* **WORK INSTRUCTIONS**
In the stretch from the beginning of the entries through the line containing "Magic Cleaning", substitute "simpel" for every occurrence of "einfach". Reproduce those lines with no other changes.

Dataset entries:
****

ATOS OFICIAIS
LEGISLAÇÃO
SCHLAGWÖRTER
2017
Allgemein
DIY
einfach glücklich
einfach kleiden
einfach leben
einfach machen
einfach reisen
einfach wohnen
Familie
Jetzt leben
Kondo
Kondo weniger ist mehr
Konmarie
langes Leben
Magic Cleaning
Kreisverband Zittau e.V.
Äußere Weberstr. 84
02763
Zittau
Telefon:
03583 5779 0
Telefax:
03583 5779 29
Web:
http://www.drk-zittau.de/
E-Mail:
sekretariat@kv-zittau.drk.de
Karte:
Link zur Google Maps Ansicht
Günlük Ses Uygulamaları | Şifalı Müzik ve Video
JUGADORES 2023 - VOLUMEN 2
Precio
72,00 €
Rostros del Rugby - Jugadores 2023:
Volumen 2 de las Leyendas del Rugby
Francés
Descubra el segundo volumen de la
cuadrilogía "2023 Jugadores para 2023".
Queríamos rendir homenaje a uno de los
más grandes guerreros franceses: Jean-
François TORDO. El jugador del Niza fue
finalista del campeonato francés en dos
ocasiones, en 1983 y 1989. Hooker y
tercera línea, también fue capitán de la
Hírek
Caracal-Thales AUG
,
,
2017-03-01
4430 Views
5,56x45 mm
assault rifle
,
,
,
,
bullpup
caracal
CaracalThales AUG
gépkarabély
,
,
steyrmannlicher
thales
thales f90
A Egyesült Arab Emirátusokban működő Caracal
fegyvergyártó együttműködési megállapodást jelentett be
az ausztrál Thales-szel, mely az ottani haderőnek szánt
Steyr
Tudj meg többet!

****

* **SOLUTION**
ATOS OFICIAIS
LEGISLAÇÃO
SCHLAGWÖRTER
2017
Allgemein
DIY
simpel glücklich
simpel kleiden
simpel leben
simpel machen
simpel reisen
simpel wohnen
Familie
Jetzt leben
Kondo
Kondo weniger ist mehr
Konmarie
langes Leben
Magic Cleaning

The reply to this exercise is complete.